Effect of ciprofloxacin and oligomycin on cellular ATP formation. Cells were incubated for 15 min in PBS containing 2 mM glutamine and 1 mM pyruvate, with or without 5 mM glucose and with or without oligomycin (oligo; 1 mg/ml). Then, incubation was terminated, and ATP content in neutralized acidic cellular extracts was determined. (A) Effect of oligomycin in control cells with or without glucose. (B) Effect of oligomycin in the absence of glucose in cells pretreated with ciprofloxacin for 4, 7, or 11 days. (C) Effect of oligomycin in cells pretreated with ciprofloxacin for 4, 7, or 11 days in the presence of 5 mM glucose. *, P < 0.05; **, P < 0.01; ***, P < 0.001.

FIG. 6.

Effect of ciprofloxacin on Ca²⁺ entry into Jurkat cells. Cells suspended in nominally Ca²⁺-free BSS were preincubated with oligomycin (0.1 mg/ml).

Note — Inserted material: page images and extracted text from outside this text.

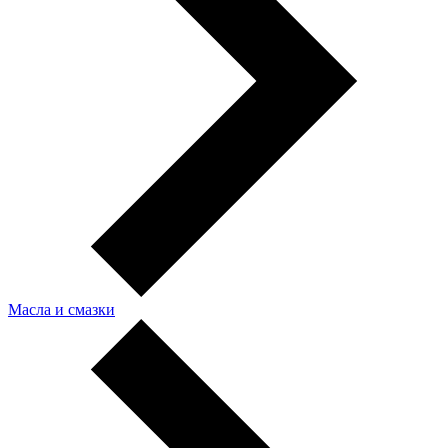
Масла и смазки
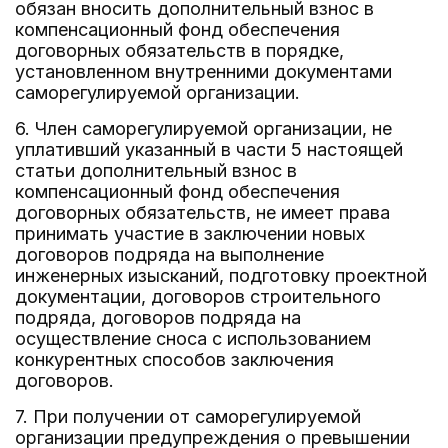
обязан вносить дополнительный взнос в
компенсационный фонд обеспечения
договорных обязательств в порядке,
установленном внутренними документами
саморегулируемой организации.
6. Член саморегулируемой организации, не
уплативший указанный в части 5 настоящей
статьи дополнительный взнос в
компенсационный фонд обеспечения
договорных обязательств, не имеет права
принимать участие в заключении новых
договоров подряда на выполнение
инженерных изысканий, подготовку проектной
документации, договоров строительного
подряда, договоров подряда на
осуществление сноса с использованием
конкурентных способов заключения
договоров.
7. При получении от саморегулируемой
организации предупреждения о превышении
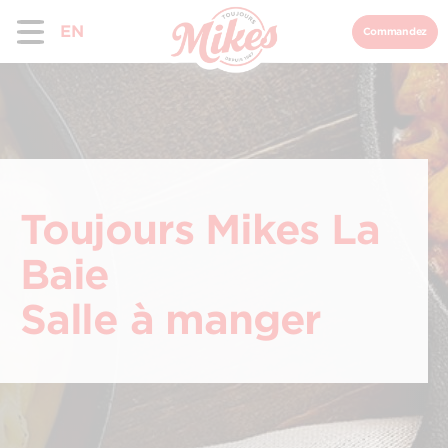
EN
Commandez
Toujours Mikes La
Baie
Salle à manger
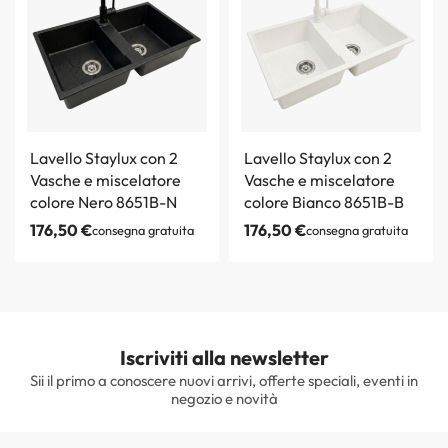
Lavello Staylux con 2
Lavello Staylux con 2
Vasche e miscelatore
Vasche e miscelatore
colore Nero 8651B-N
colore Bianco 8651B-B
176,50
€
176,50
€
consegna gratuita
consegna gratuita
Iscriviti alla newsletter
Sii il primo a conoscere nuovi arrivi, offerte speciali, eventi in
negozio e novità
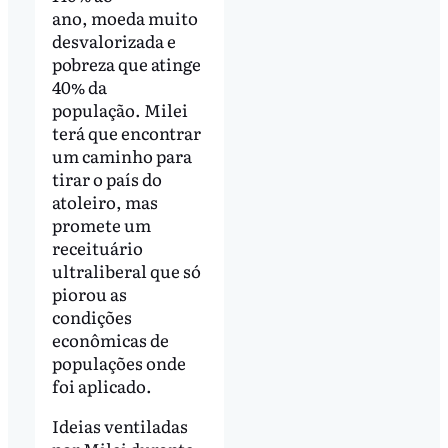
ano, moeda muito
desvalorizada e
pobreza que atinge
40% da
população. Milei
terá que encontrar
um caminho para
tirar o país do
atoleiro, mas
promete um
receituário
ultraliberal que só
piorou as
condições
econômicas de
populações onde
foi aplicado.
Ideias ventiladas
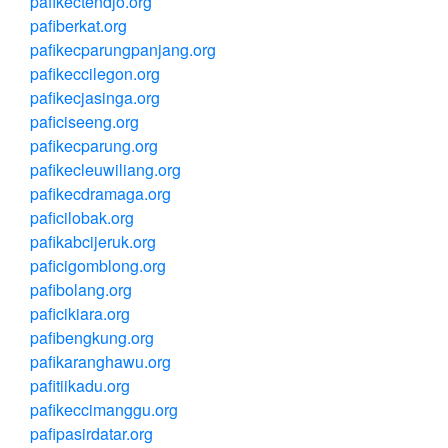
pafikectendjo.org
pafiberkat.org
pafikecparungpanjang.org
pafikeccilegon.org
pafikecjasinga.org
paficiseeng.org
pafikecparung.org
pafikecleuwiliang.org
pafikecdramaga.org
paficilobak.org
pafikabcijeruk.org
paficigomblong.org
pafibolang.org
paficikiara.org
pafibengkung.org
pafikaranghawu.org
pafitiikadu.org
pafikeccimanggu.org
pafipasirdatar.org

After depletion of intracellular calcium stores by the addition of 0.1 μM thapsigargin, the cell suspension was supplemented with 3 mM CaCl₂. The rate of Ca²⁺ entry was estimated as a tangent of the initial part of the curve. (A) A typical experiment. (B) Data collected from several experiments, as indicated. ***, P < 0.001.